▶ _PROVIDED TEXT_

>>>>>

A) Non-pharmacological measures:

-As with any heart failure, salt and water restriction (2-4 g/d., 2 L/d.).

-Once the severe symptoms are improved, modest exercise should be encouraged.

B) Pharmacological measures

-As with any heart failure: (Digoxin, Diuretics, VD, and Anticoagulation) are the mainstay.

-But we have to consider the safety of these drugs in pregnancy and lactation:

1-Digoxin

-It is a class C drug but presumed safe in low doses.

-In a pregnant female, the serum level should be monitored.

-Some studies claimed that digoxin for 6 m. decreases the risk of recurrence of PPCM.

2-Diuretics

-They are safe during pregnancy and lactation.

-Aim to reduce preload.

-Usually, loop diuretics are used and thiazides are used in milder cases. Spironolactone is very beneficial in heart failure but is better avoided during pregnancy.

-Should be used with caution not to induce dehydration and uterine hypoperfusion. Also, metabolic alkalosis may develop.

3-Vasodilators

-They reduce the preload and afterload in heart failure, and so increase the CO.

-Hydralazine and Nitrates are the VD of choice during pregnancy.

-ACEI and ARB are the mainstays in heart failure but they are class D, and contraindicated in pregnancy due to teratogenicity. So, they are considered after labor, but breastfeeding has to be discontinued.

4-Calcium Channel Modulators

-Calcium channel blocker: Although has –inotropic, but has been shown to improve the survival in cardiomyopathy patients. it also reduces the level of inflammatory cytokines so they would play an important in PPCM.

-Levosimendan: is especially valuable and used with success in PPCM. but again, breastfeeding should be avoided during its use.

5-Beta Blockers

-Like CCB, BB now has an important role in heart failure and they are not contraindicated in pregnancy, though associated with low birth weight.

-Both BB and ACEI have an additional role in immunosuppression and prevent remodeling and reduce ventricular dimensions.

6-Antiarrhythmic agents

-No antiarrhythmic agent is completely safe in pregnancy.

-Quinidine and Procainamide have a high safety profile, but treatment should always start in a hospital because of the high incidence of torsades de pointes.

-Amiodarone may cause: Hypothyroidism, Growth retardation, and Perinatal death, So it should be reserved for life-threatening arrhythmias only.

7-Anticoagulation therapy

-Anticoagulation therapy targets patients with LVEF < 35%, bedridden, Atrial fibrillation, Mural thrombi, Obese, or with a history of thromboembolism.

-The therapy may persist for as long as 6 w. in the Puerperium.

-Heparin is used in the antepartum and Heparin or Warfarin is used in the postpartum period as warfarin is contraindicated in the antepartum period due to its teratogenicity.

Obstetric management:

-Induction of delivery should be considered if pt. condition deteriorates despite maximal medical management.

-If the pt. is compensated, normal vaginal delivery is preferred.

-If the patient is severely decompensated or there are obstetric indications, C.S. should be done.

-In both cases, the pt. should be admitted to ICU for early detection of complications.

<<<<<

[Saved data entries]
>>>>>

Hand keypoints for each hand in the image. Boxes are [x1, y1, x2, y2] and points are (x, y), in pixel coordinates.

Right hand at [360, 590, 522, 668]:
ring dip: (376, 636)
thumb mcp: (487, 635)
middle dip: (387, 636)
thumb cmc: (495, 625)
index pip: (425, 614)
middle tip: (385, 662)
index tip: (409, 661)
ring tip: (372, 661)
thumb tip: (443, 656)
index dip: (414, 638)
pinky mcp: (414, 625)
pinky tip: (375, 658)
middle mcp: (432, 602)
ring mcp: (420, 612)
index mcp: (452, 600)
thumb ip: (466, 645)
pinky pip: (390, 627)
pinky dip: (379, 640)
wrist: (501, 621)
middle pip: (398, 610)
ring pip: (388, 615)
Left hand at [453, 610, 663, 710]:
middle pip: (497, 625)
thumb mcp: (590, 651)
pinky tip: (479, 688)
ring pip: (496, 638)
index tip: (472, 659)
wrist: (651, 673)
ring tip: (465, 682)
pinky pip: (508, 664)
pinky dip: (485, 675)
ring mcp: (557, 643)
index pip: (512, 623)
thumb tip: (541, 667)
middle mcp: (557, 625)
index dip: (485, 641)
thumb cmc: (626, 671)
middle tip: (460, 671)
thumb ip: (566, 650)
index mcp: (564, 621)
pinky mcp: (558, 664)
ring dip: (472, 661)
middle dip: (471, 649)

<<<<<

▶ _REQUIRED TASKS_
[1] Translate this sentence from the PPCM treatment notes into Spanish: "No antiarrhythmic agent is completely safe in pregnancy."
[2] In the PPCM treatment notes, update the section between "B) Pharmacological measures" and "recurrence of PPCM.", inclusive, and put "blood level" wherever "serum level" appears.
[3] Extend the PPCM treatment notes past their final sentence.
You can ignore the records.

▶ _ANSWER SET_
[1] Ningún agente antiarrítmico es completamente seguro durante el embarazo.

[2]
B) Pharmacological measures

-As with any heart failure: (Digoxin, Diuretics, VD, and Anticoagulation) are the mainstay.

-But we have to consider the safety of these drugs in pregnancy and lactation:

1-Digoxin

-It is a class C drug but presumed safe in low doses.

-In a pregnant female, the blood level should be monitored.

-Some studies claimed that digoxin for 6 m. decreases the risk of recurrence of PPCM.

[3]
Anesthetic management:

A) Anesthesia for Vaginal Delivery:

-Controlled epidural a. under invasive monitoring is a safe and effective method.

-Sympathectomy induced by epidural leads to afterload and preload reduction that improves myocardial function in PPCM patients.

B) Anesthesia for Cesarean Section:

Both General anesthesia (GA) and Regional a. (RA) have been used.

1-Regional Anesthesia

-Single-shot spinal a. is not preferred, because of its rapid hemodynamic changes and hypotension.

-Epidural a. is used because of its better hemodynamic stability.

-Continuous spinal a., with its lower failure rates, faster onset, good muscle relaxation, less drug requirement, postoperative analgesia facilities, and better maintenance of hemodynamics has also been successfully applied.

-In severely compromised pt.: Local infiltration with Bilateral ilioinguinal blocks has been used.

2-General Anesthesia

-GA may be needed in emergency situations or when RA is contraindicated, particularly in the anticoagulated patient.

-Advantages: Airway control and ventilation, and it facilitates the use of TEE.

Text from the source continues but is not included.